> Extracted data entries
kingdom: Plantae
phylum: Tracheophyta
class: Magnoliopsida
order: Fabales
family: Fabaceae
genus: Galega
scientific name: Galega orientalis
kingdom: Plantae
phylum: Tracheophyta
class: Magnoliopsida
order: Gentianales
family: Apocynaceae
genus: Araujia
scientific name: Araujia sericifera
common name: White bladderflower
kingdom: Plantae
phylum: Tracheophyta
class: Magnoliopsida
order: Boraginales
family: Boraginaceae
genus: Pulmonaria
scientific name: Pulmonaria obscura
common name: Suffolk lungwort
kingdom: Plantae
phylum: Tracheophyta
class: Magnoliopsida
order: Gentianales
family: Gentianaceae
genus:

> STATED GOAL
Copy every line of the listing above word for word, from the first line to the last.

> THE REPLY
kingdom: Plantae
phylum: Tracheophyta
class: Magnoliopsida
order: Fabales
family: Fabaceae
genus: Galega
scientific name: Galega orientalis
kingdom: Plantae
phylum: Tracheophyta
class: Magnoliopsida
order: Gentianales
family: Apocynaceae
genus: Araujia
scientific name: Araujia sericifera
common name: White bladderflower
kingdom: Plantae
phylum: Tracheophyta
class: Magnoliopsida
order: Boraginales
family: Boraginaceae
genus: Pulmonaria
scientific name: Pulmonaria obscura
common name: Suffolk lungwort
kingdom: Plantae
phylum: Tracheophyta
class: Magnoliopsida
order: Gentianales
family: Gentianaceae
genus:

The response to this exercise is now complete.